I expected the Court of Appeal to examine the above but unfortunately that was not the position. And that is bad.
DW2 gave evidence on boundary. He sounded confident and dogmatic as he traced his knowledge of the ownership of the land as a kid. The trial Judge, in his summary of the evidence, said at page 178:
"According to him the land in dispute belongs to the defendants and that he knew this because when he was a kid he stayed with his maternal grandmother who always took him to farm on a piece of land that shares a common boundary with the land in dispute. According to him he did not know the Opubou land and that it is the defendant Ayainbiri family land that shares a common boundary with their land."
How old was the witness as a kid is not in evidence. The dictionary defines a kid as a child or young person. Although he would claim to have the tenacious memory of a Winston Churchill, a former British Prime Minister, the learned trial Judge rejected his evidence, which he nursed and petted from the age of a kid. I cannot fault the learned trial Judge in his rejection of the evidence of DW2.
Evidence of boundary is very important in land disputes because it is really the centre of the dispute. Once the boundary is known, the Court is in a good position to determine ownership, with the aid of other relevant evidence. As the learned trial Judge went into the evidence of DW2 and rejected it on grounds of contradiction or inconsistency with the pleadings, the Court of Appeal ought to have taken the evaluation of the evidence by the Judge seriously. But that was not the situation. It is bad that that was not the situation.
I think I can stop here. It is for the above reasons and the fuller reasons in the judgment of my learned brother, Onu, JSC, that I too make the same orders as in the judgment.
Judgment delivered by
Dahiru Musdpaher, JSC.
I have had the
honour to read before now, the judgment of my Lord Onu,
JSC just delivered with which I entirely agree.

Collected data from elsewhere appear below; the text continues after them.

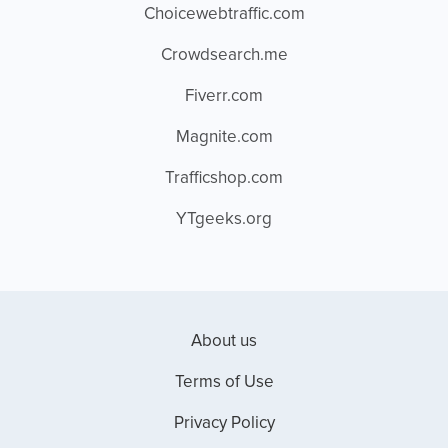
Choicewebtraffic.com
Crowdsearch.me
Fiverr.com
Magnite.com
Trafficshop.com
YTgeeks.org
About us
Terms of Use
Privacy Policy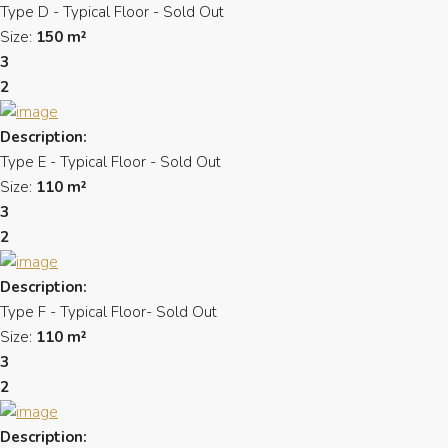
Type D - Typical Floor - Sold Out
Size:
150 m²
3
2
Description:
Type E - Typical Floor - Sold Out
Size:
110 m²
3
2
Description:
Type F - Typical Floor- Sold Out
Size:
110 m²
3
2
Description: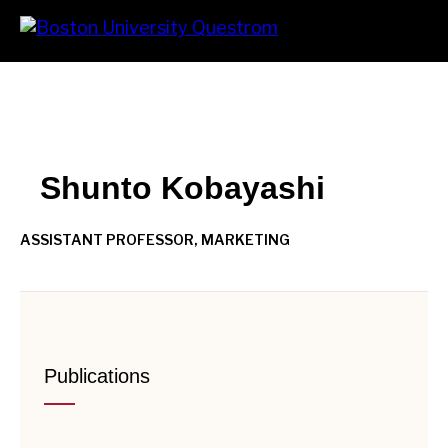
Skip
Search
Prima
to
Menu
main
content
Shunto Kobayashi
ASSISTANT PROFESSOR, MARKETING
Publications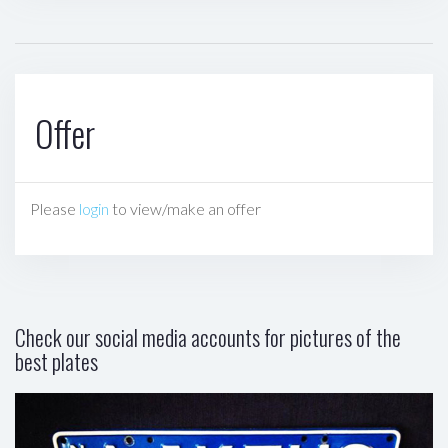
Offer
Please
login
to view/make an offer
Check our social media accounts for pictures of the
best plates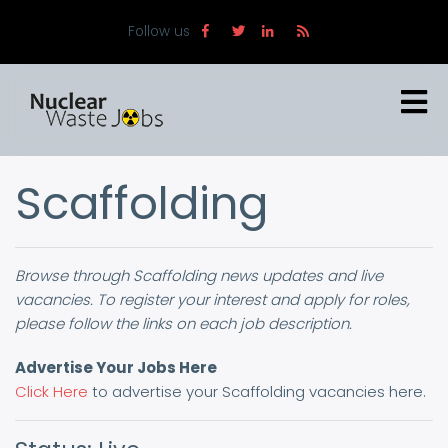
Skip
Follow us
to
main
content
Scaffolding
Browse through Scaffolding news updates and live
vacancies. To register your interest and apply for roles,
please follow the links on each job description.
Advertise Your Jobs Here
Click Here
to advertise your Scaffolding vacancies here.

For the same reasons so comprehensively set out in the aforesaid judgment,
which I respectfully adopt as mine, I too find this appeal meritorious. I
accordingly allow the appeal and set aside in its entirety the judgment of
the Court of Appeal. I restore the decision of the trial Court same as to
the award of the grant of declaration of the Egwebara
lake to the defendant, the respondent herein. The appellant is entitled to
the costs of this appeal assessed at
Judgment delivered by
Aloma Mariam Mukhtar, JSC.
I have had the opportunity of reading in advance the lead judgment delivered by my learned brother Onu, JSC. I am in complete agreement with the reasoning and conclusion that the appeal is meritorious and ought to be allowed. I hereby allow the appeal, and abide by the consequential orders in the lead judgment.